Kosovo’s MINT manages its international trade relations. In some cases, opposition by non-recognizing states means that Kosovo is included under the name Kosovo*, with a footnote clarifying that the name is made without prejudice to Kosovo’s legal status.
Kosovo is a member of the CEFTA as of October 2024, and maintains an SAA with the European Union that serves, among other things, as a free trade agreement. Kosovo also signed a trade and cooperation agreement with the United Kingdom and a free trade agreement with Turkey. On January 22, 2025, Kosovo signed a Free Trade Agreement (FTA) with the European Free Trade Association (EFTA), consisting of countries of Switzerland, Norway, Iceland, and Liechtenstein and the Republic of Kosovo, during the World Economic Forum Annual Meeting in Davos, Switzerland. The agreement encompasses trade in goods, technical barriers to trade, sanitary and phytosanitary measures, trade in services, intellectual property rights, trade facilitation, trade remedies, competition, trade and sustainable development, and legal and horizontal provisions. The agreement is pending ratification by the National Assembly.

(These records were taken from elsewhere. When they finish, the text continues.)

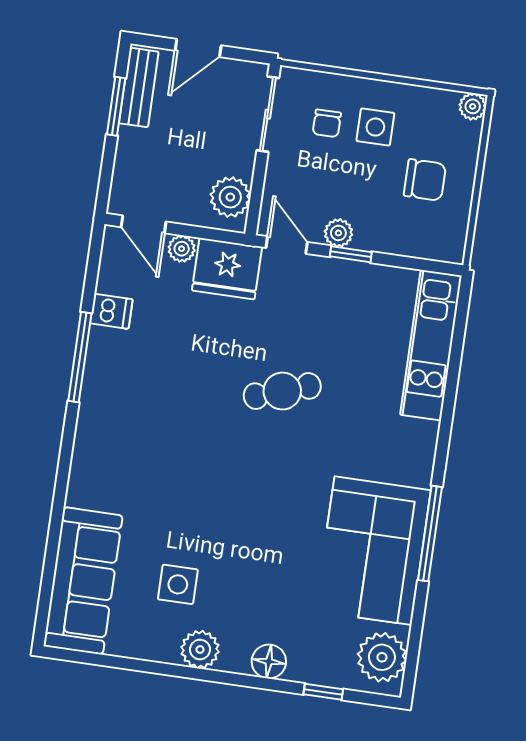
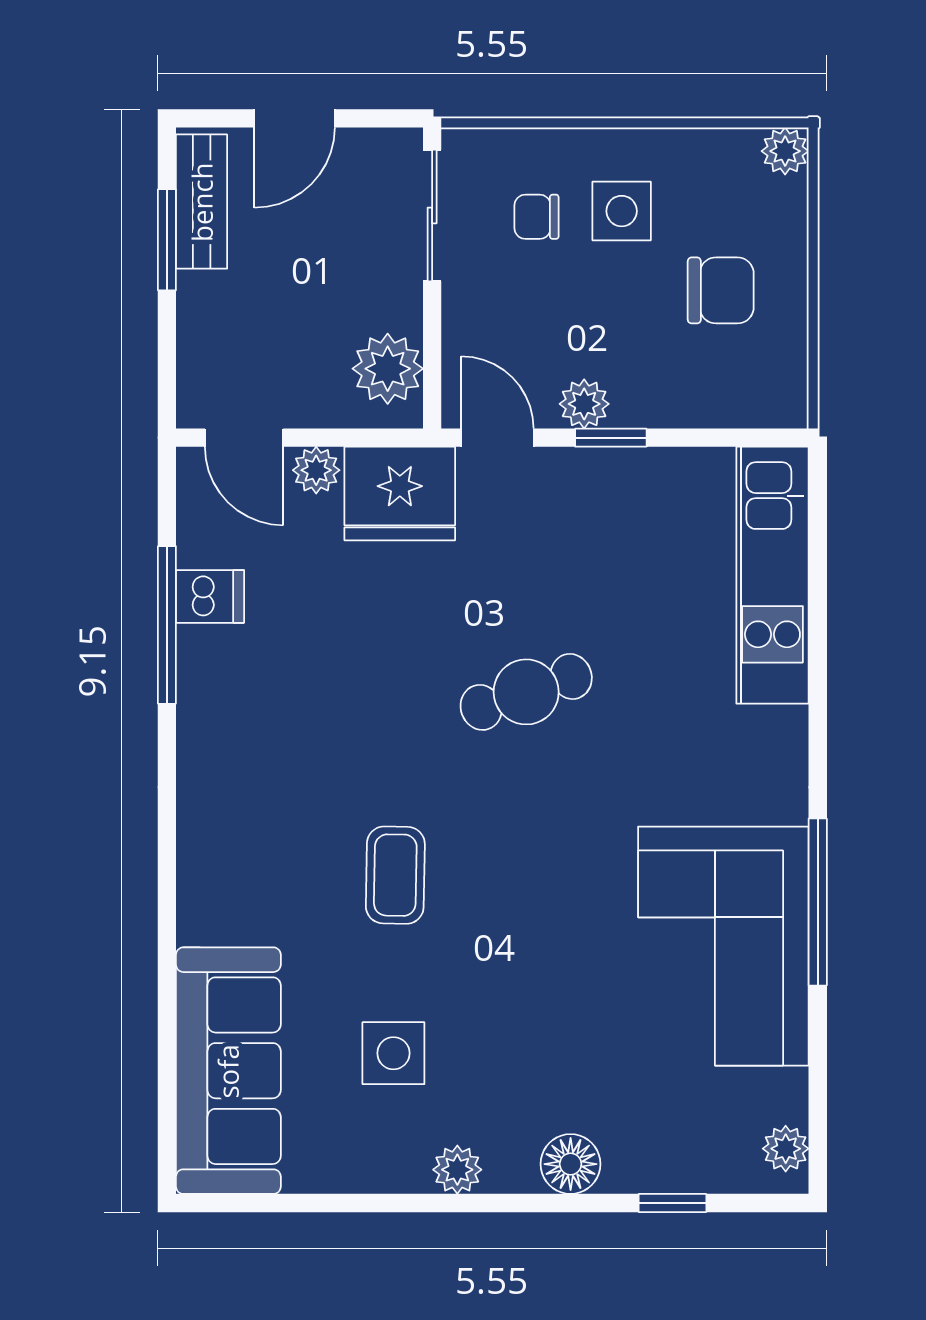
chair: (327, 123) -> (537, 217), turned 90
window: (80, 357) -> (167, 625), moved
coffee table: (193, 484) -> (395, 875), added
plant: (200, 650) -> (457, 1170), width x0.73, depth x0.73
plant: (382, 657) -> (786, 1149), width x0.53, depth x0.53

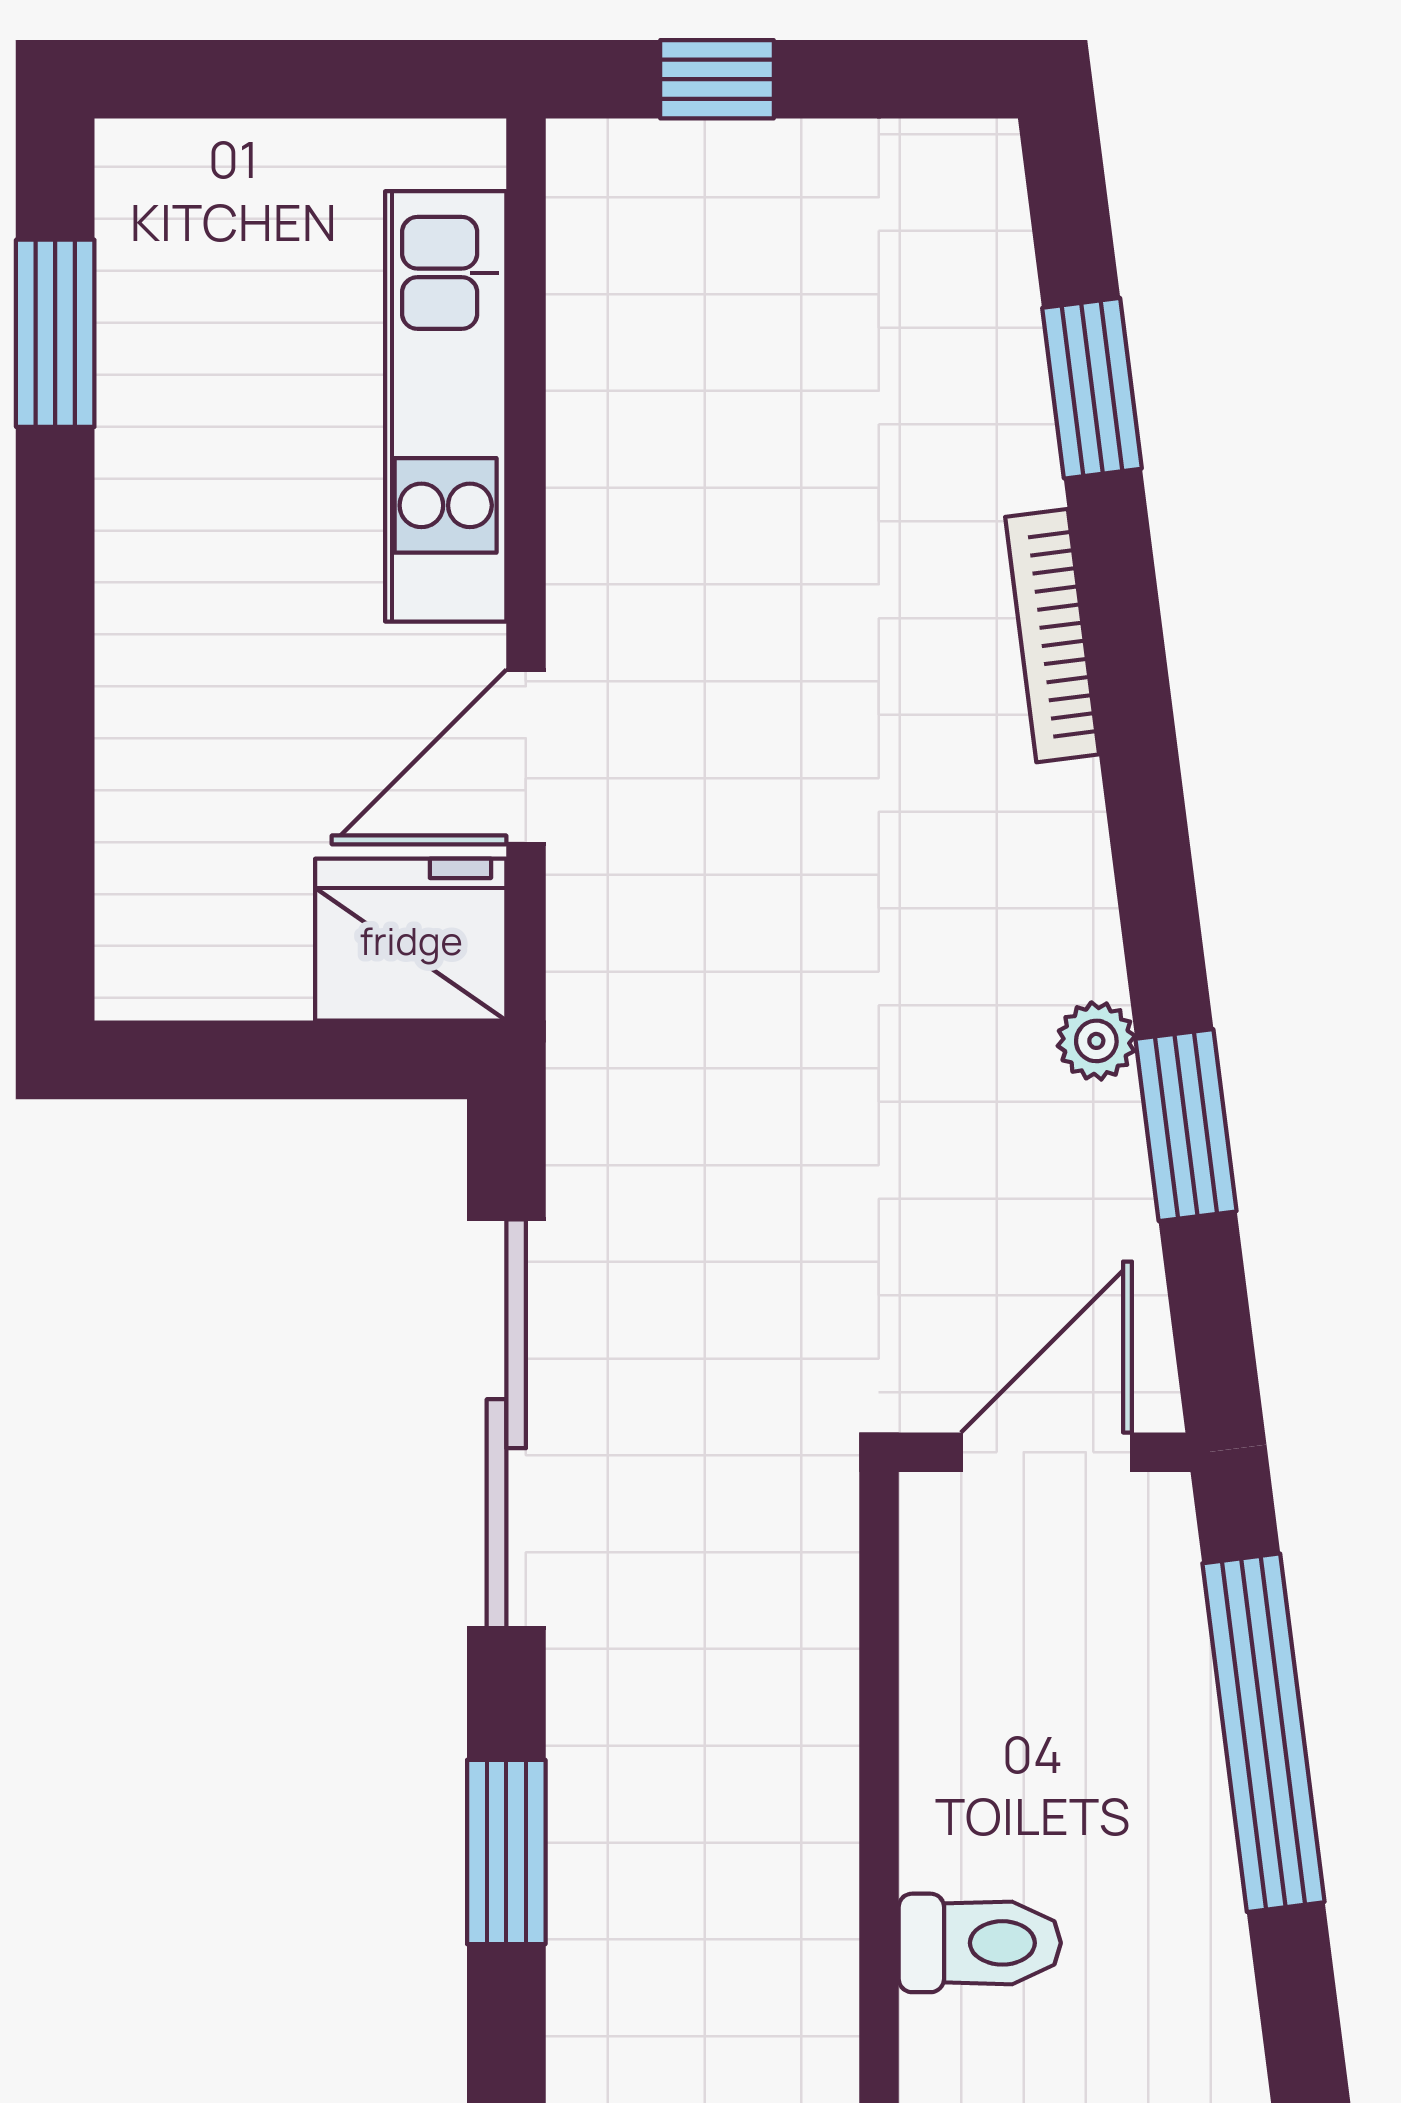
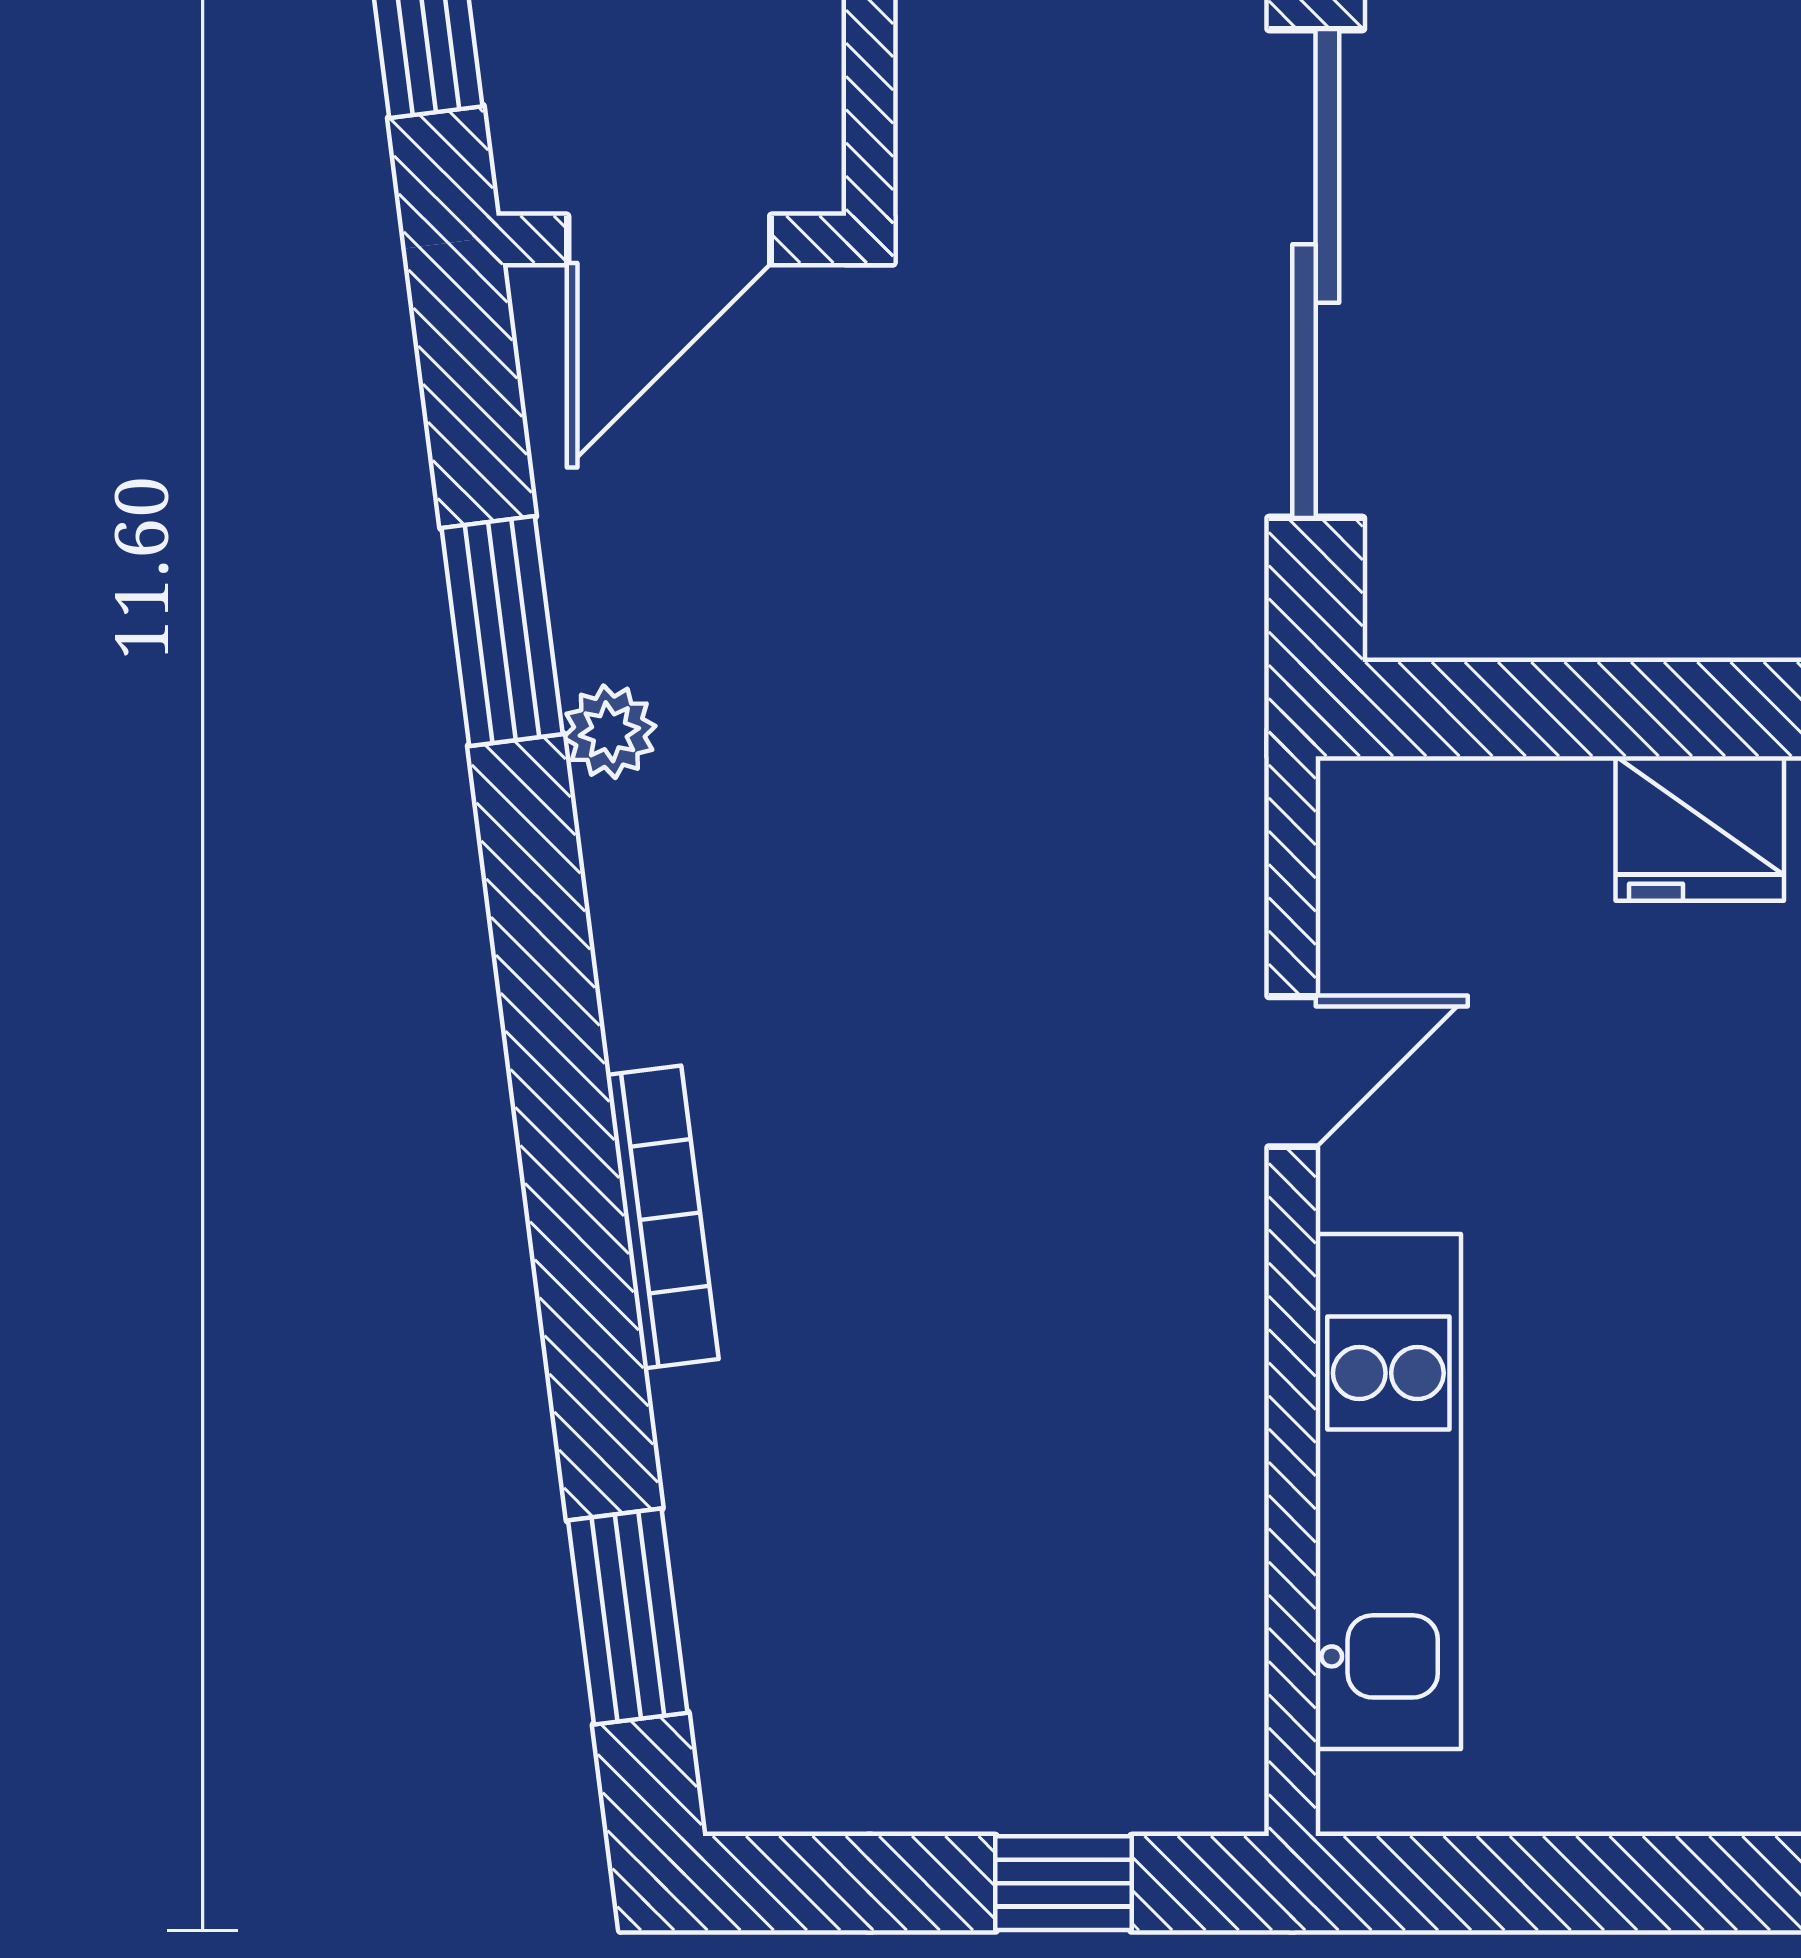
window: (1092, 388) -> (628, 1617), moved
door: (526, 757) -> (1292, 1072), width x0.73
fridge: (411, 940) -> (1700, 828), moved, width x0.73, depth x0.75

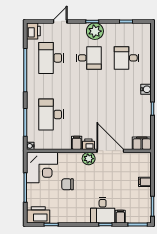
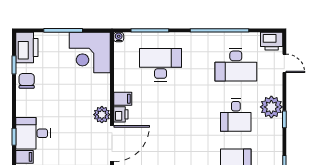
door: (60, 21) -> (284, 63), moved
plant: (95, 31) -> (271, 107), moved
desk: (51, 58) -> (236, 65), turned 180
chair: (68, 184) -> (27, 81), moved

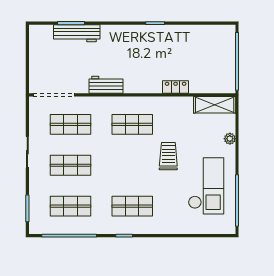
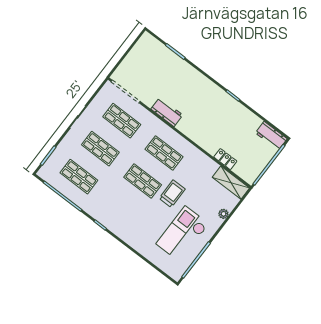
workbench: (77, 33) -> (271, 136), moved, width x0.73
locker: (176, 87) -> (225, 159), moved
checkout: (206, 186) -> (183, 234), turned 180
shop shelf: (132, 206) -> (143, 181), moved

Businesses and the government often complain about non-tariff barriers in trading with other CEFTA countries and the inability of CEFTA dispute mechanisms to resolve them, particularly with Serbia. Resolving these disputes bilaterally has proven difficult given that three of the seven CEFTA member states do not recognize Kosovo’s statehood. Kosovo has signed double-taxation treaties with Albania, Austria, Croatia, Hungary, Latvia, Lithuania, Luxemburg, Malta, Netherlands, North Macedonia, Saudi Arabia, Slovenia, Switzerland, Turkey, the United Arab Emirates, and the United Kingdom. Older treaties with Belgium, Finland, and Germany from the time of the former Yugoslavia are still in effect. Kosovo is member of the European Common Aviation Area and member of the Athens Process on Energy for the Southeastern Europe Energy Community Treaty.